Our clients no longer come to us bright and starry-eyed, impressed by how wonderfully smart and professional we are. They come to us sometimes thinking that anyone with a 21-day DIY book can do what we do, sometimes wary that we’re going to try to pull the wool over their eyes and occasionally thinking they know just as much as we do because they read about it on the internet.
They may even be jaded by previous experiences with one of the cheaper versions of us that they’ve already tried (thank you again, internet). Possibly they’ve read some conflicting reviews of our company and worry about being on the wrong side of one.
Before we can get around to teaching clients the ways of our worlds, we have to un-teach them everything else.
No Time, Less Money
It’s a paradox of convenience: the easier things become for us, the harder it is to get anything done.
We’re blessed with some amazing technology, from productivity tools to automation. Our communications happen in an instant. Our internet connections work in the blink (or two) of an eye. We’ve got fast food, speedy service and real-time responses.
So when was the last time you felt like you had a whole lot more time to spare? You know, now that you’re so productive and can automate so much?
We’re perpetually time-crunched. So are our clients. That makes for short tempers and the hope – if not the expectation – that when they hire us, we’ll just get it done. Any “ands, ifs or buts” that come up translate to more minutes out of their day
And in the current economy, that “get it done” mentality is often followed by “and cheap”. It doesn’t help that (see above) we’re often competing with cheaper, albeit less worthy, versions of ourselves. It’s a vicious cycle, really.
Knowledge Is Power. Empathy Is Its Strength.
So now that you know why we seem to be facing so many more crazy-ass customers than we probably ever have before, the question remains: now what?
Knowledge is half the battle. You can’t fix a problem if you don’t know its roots, so if you can pin your communication gaps down to a common thread like one I’ve mentioned above, or even to something more specific to your clients, then you can begin to address it.
Your customers need to know that you understand where they’re coming from. It could be a place of impatience, or a place of financial struggle. It could be that they’re stuck in an “always on” mindset. Or maybe they’ve been hosed by the cheaper-you and are slow to trust again.

> **Exercise instructions**: Reproduce the part of the passage about today's harder-to-please clients starting at "They may even" and ending at "automate so much?". The rows that come after this passage are separate material and have no connection to it.

> **Material supplied**:
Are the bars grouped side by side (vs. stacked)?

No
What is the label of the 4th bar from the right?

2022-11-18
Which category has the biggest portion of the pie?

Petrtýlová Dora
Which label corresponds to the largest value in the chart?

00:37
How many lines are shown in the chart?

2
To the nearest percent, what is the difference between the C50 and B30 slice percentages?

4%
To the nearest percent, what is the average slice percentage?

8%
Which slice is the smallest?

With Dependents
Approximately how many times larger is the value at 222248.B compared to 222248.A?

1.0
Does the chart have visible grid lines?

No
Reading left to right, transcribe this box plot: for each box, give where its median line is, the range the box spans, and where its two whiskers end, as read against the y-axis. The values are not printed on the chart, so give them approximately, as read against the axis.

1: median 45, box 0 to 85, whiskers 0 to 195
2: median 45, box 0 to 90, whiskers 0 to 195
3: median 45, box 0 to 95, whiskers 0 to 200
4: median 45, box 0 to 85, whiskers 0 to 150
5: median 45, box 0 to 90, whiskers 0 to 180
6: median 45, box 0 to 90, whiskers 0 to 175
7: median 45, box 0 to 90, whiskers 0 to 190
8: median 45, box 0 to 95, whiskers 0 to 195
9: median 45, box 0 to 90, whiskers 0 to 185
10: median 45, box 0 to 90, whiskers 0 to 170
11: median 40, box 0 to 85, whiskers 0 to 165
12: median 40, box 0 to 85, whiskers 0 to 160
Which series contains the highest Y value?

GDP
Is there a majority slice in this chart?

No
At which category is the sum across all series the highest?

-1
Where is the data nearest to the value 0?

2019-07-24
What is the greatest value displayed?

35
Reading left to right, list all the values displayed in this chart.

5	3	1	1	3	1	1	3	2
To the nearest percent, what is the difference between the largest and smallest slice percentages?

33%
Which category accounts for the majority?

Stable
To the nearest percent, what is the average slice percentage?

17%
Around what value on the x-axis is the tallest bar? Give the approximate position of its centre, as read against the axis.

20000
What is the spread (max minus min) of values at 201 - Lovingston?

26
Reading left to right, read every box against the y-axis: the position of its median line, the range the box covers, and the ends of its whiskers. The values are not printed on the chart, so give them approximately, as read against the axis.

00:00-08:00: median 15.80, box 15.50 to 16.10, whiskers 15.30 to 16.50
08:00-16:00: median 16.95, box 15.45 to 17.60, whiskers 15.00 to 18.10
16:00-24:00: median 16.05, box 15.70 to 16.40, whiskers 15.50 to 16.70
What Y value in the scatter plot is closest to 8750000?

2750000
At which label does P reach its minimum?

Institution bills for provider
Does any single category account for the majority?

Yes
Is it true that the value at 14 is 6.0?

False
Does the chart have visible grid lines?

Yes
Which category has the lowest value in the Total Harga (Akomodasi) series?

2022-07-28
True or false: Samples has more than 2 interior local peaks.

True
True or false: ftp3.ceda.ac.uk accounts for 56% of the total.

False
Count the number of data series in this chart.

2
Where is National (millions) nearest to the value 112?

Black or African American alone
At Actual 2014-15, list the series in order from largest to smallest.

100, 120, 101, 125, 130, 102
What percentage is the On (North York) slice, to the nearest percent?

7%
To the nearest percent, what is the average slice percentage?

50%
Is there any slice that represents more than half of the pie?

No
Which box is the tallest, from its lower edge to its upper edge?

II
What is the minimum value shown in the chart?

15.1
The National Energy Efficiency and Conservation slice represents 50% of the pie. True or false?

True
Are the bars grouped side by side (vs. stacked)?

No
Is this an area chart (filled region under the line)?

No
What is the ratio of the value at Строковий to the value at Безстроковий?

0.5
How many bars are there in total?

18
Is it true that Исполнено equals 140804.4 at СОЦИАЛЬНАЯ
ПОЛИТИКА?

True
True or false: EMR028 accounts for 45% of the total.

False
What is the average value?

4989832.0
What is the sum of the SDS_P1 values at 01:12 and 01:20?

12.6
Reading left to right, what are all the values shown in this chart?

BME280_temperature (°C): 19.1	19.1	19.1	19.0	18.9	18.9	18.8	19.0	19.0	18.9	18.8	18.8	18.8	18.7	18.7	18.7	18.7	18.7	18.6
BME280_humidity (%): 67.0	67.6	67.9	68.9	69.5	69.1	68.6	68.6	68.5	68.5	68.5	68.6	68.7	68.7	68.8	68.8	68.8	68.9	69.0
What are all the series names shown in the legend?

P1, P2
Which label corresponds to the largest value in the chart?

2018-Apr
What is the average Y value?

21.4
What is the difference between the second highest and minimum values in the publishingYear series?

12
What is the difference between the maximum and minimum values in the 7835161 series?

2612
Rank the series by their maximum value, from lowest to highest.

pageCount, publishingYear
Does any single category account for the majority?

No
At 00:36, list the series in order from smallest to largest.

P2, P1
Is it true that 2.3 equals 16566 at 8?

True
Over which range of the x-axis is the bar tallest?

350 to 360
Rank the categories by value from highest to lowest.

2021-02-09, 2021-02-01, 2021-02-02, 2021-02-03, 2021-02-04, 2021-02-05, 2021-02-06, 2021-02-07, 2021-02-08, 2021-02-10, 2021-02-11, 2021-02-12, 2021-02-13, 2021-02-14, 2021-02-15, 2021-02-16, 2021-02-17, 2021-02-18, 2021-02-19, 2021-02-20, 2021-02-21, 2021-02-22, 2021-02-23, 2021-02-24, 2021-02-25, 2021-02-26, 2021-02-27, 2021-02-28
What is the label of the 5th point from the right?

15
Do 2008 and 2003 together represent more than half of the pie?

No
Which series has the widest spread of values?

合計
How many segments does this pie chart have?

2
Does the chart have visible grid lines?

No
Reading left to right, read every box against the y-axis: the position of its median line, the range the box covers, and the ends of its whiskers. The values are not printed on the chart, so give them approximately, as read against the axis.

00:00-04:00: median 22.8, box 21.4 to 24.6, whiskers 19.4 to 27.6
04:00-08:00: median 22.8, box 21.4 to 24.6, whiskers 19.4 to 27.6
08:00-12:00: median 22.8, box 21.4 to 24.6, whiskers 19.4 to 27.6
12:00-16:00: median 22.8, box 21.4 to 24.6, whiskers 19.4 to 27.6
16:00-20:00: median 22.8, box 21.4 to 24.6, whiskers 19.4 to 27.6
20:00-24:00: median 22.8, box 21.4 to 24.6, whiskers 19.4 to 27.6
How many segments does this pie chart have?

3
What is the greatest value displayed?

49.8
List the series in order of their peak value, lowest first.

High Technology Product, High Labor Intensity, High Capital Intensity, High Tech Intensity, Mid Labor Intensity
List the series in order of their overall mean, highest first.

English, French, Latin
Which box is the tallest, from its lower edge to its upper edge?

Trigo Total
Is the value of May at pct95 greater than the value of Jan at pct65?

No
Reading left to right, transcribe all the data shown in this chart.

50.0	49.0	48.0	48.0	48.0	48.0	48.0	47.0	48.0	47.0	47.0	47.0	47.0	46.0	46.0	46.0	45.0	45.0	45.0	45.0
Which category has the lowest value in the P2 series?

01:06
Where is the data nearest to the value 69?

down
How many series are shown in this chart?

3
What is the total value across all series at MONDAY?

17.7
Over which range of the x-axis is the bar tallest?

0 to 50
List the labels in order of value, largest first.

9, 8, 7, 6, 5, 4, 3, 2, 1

> **Finished exercise**:
They may even be jaded by previous experiences with one of the cheaper versions of us that they’ve already tried (thank you again, internet). Possibly they’ve read some conflicting reviews of our company and worry about being on the wrong side of one.
Before we can get around to teaching clients the ways of our worlds, we have to un-teach them everything else.
No Time, Less Money
It’s a paradox of convenience: the easier things become for us, the harder it is to get anything done.
We’re blessed with some amazing technology, from productivity tools to automation. Our communications happen in an instant. Our internet connections work in the blink (or two) of an eye. We’ve got fast food, speedy service and real-time responses.
So when was the last time you felt like you had a whole lot more time to spare? You know, now that you’re so productive and can automate so much?